Children with ADHD demonstrate cognitive deficits in sustained attention and inhibitory control, which are related to subtle frontal lobe impairments in the brain as measured on neuropsychological testing (Barkley et al., 1992). ADHD arisen the impairment in brain regions that are responsible for working memory and processing speed (Barkley, 2005). Also, this study showed no significant differences between children receiving pharmacotherapy and whose not receiving pharmacotherapy because of some crucial variables such as dosage and duration of drug use, and perhaps these intervening variables affect the results and previous relevant literature are confused about this issue.
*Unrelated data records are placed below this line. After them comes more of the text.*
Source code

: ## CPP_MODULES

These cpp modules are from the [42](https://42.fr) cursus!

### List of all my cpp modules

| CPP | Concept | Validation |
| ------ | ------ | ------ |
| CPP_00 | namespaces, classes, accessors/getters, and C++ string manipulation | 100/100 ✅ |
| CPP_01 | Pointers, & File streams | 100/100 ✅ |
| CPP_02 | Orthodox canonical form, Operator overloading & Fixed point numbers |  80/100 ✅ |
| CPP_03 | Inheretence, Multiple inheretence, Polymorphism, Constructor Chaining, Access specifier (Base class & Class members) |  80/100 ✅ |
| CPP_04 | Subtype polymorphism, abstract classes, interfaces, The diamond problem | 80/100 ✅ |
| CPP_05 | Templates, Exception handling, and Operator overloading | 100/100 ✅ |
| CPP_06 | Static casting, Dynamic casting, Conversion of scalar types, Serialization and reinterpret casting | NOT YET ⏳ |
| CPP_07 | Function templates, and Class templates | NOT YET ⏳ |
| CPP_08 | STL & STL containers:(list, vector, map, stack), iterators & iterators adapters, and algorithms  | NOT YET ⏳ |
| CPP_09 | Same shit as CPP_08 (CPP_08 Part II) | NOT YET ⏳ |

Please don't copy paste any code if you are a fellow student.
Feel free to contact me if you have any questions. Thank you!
Some studies have attempted to measure the effects of methylphenidate (MPH) on cognitive functions in children with ADHD. Research in this area is conflicting; some studies show that MPH improves both visual-spatial and auditory-verbal working memory (Bedard, Martinussen, Ickowicz, & Tannock, 2004; Mehta, Goodyer, & Sahakian, 2004; Tannock, Ickowicz, & Schachar, 1995), but others don`t (Rhodes, Coghill, & Matthews, 2006).
In speed processing index, there were no significant differences between normal and pharmacotherapy groups in this index but these groups had higher performance than no pharmacotherapy group. Many studies have also found that ADHD students tend to perform less well on measures of processing speed than nonclinical controls (Prifitera & Dersh, 1993; Rucklidge & Tannock, 2001; Tiholov, Zawallich, & Janzen, 1996; Michael D Weiler, Bernstein, Bellinger, & Waber, 2000; Michael David Weiler, Bernstein, Bellinger, & Waber, 2002). Although diagnostic criteria for ADHD are primarily behavioral in nature, research suggests that cognitive deficits, such as impairments in attention, response inhibition, and perceptual-motor speed are also core features of the disorder (Barkley et al., 1990; Sykes et al., 1973). Drug has some effect on speed processing index but doesn’t affect working memory index. In this study it was found that, in addition to increasing attention and decreasing hyperactivity, drug improves motor-perceptual speeding disorder in children with ADHD disorders. Further in cancellation, coding, symbol search subscales, researchers found that children receiving pharmacotherapy try to answer intensively.